Masa Demokrasi Terpimpin
Lalu “Patologi” yang terjadi pada masa Demokrasi Terpimpin (1959-1965) terlihat birokrasi relatif kurang berkembang peran dan kekuasaannya karena terlalu besarnya kekuasaan pribadi Presiden Soekarno. Di samping itu, juga karena adanya persaingan berebut pengaruh dan kekuasaan antara PKI dan TNI AD dalam mendekati Soekarno. Hal ini yang membuat pada masa ini terjadi politisasi birokrasi.
Politisasi menurut Kamus Besar Bahasa Indonesia diartikan sebagai hal membuat keadaan (perbuatan, gagasan, dan sebagainya) bersifat politis. Juga berarti membuat atau mengupayakan agar sesuatu sesuai dengan kepentingannya. Politisasi birokrasi berarti membuat agar organisasi birokrasi bekerja dan berbuat sesuai dengan kepentingan politik yang berkuasa. Politisasi birokrasi berada didua sisi; berasal dari sisi partai politik yang mengintervensi birokrasi atau dari eksekutif itu sendiri yang mempolitisir birokrasi untuk kepentingannya (kekuasaan) sendiri. Tetapi keduanya memiliki kepentingan yang sama yaitu melanggengkan atau mempertahankan kekuasaan.

:: Yang Ditanyakan ::
A - Menurut bacaan tentang masa Demokrasi Terpimpin, apa kepentingan yang sama dari kedua sisi politisasi birokrasi?
B - Sambung bacaan tentang masa Demokrasi Terpimpin mulai setelah kalimat terakhirnya.

:: Data yang Diberikan ::

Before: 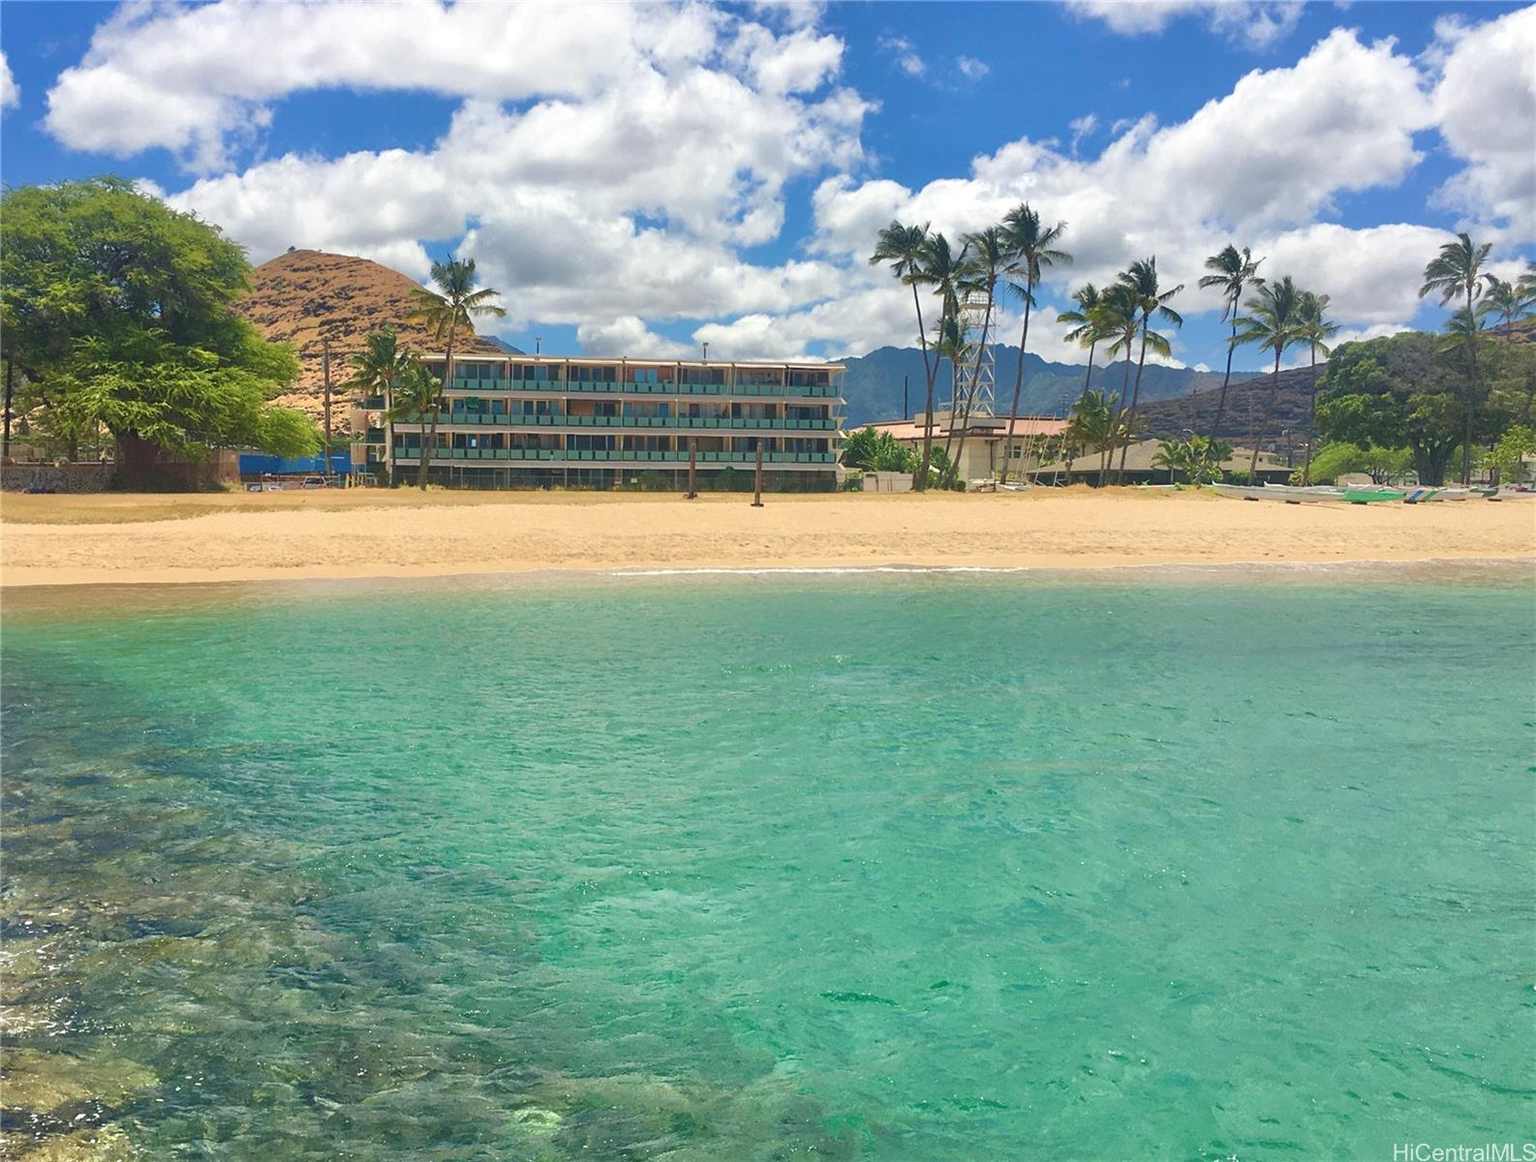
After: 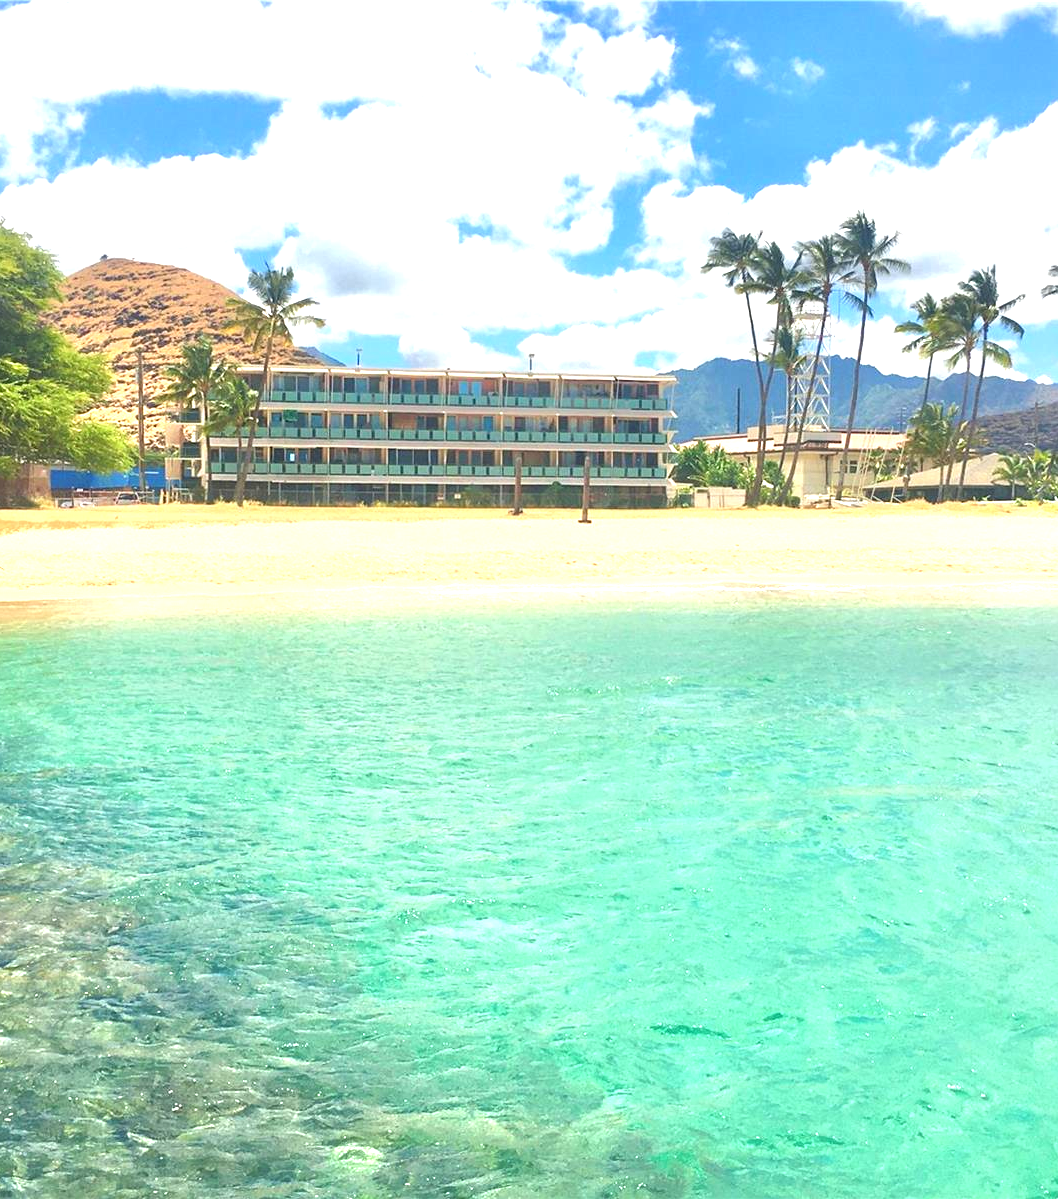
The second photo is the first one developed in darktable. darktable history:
crop and rotate: left 12.464%, right 20.785%
exposure: exposure 1.241 EV, compensate highlight preservation false
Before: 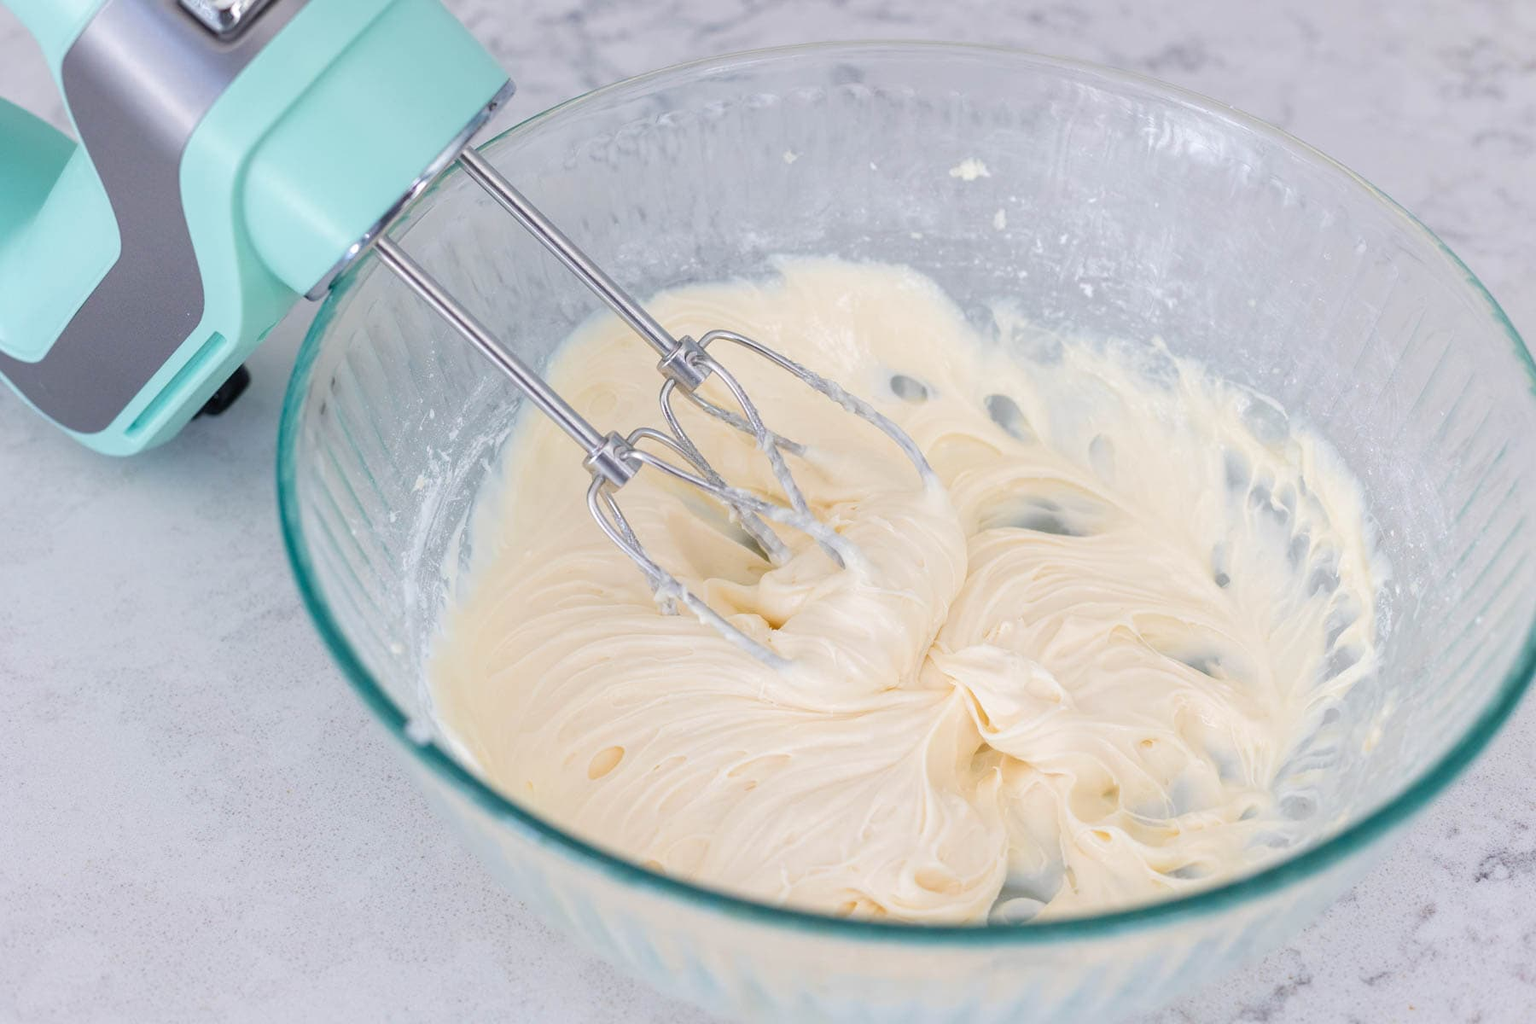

:: Hasil Latihan ::
A - Melanggengkan atau mempertahankan kekuasaan.

B -
Pada masa ini terjadi politisasi setengah terbuka. Dikatakan setengah terbuka karena politisasi birokrasi hanya diperuntukkan bagi parpol-parpol yang mewakili golongan-golongan Nasionalis, Agama, dan Komunis (Nasakom). Namun golongan yang terakhir ini di satu pihak secara formal memiliki hak untuk menempatkan beberapa pemimpin atau tokohnya ke dalam kabinet dan kemudian melakukan politisasi birokrasi. Tetapi di lain pihak, golongan Komunis tidak pernah menikmati hak tersebut karena masuknya PKI ke dalam kabinet selalu ditentang oleh dua golongan yang lain (nasionalis & agama). Selain itu juga ditentang pihak militer. Tampaknya Sukarno juga tidak bisa berbuat apa pun terhadap penolakan itu. Bahkan dalam banyak hal, Sukarno mengikuti sikap golongan nonkomunis. Sebagai jalan tengah, Sukarno menempatkan pemimpin atau tokoh organisasi satelit PKI, misalnya Baperki (Badan Permusjawaratan Kewarganegaraan Indonesia), untuk memimpin sebuah kementerian dan kemudian melakukan politisasi. Dengan demikian secara tidak langsung PKI dapat melakukan politisasi birokrasi melalui Baperki.
Sumber:
- Martini, R. (2010). Politisasi birokrasi di Indonesia. POLITIKA Jurnal Ilmu Politik MIP, 1(1), 67-74.
- Ma'ruf, M. M. (2010). Patologi Birokrasi. Jurnal Visioner, 4(3).
- Ricklefs, M.C. (2008). Sejarah Indonesia Modern 1200-2008. Jakarta: Serambi Ilmu.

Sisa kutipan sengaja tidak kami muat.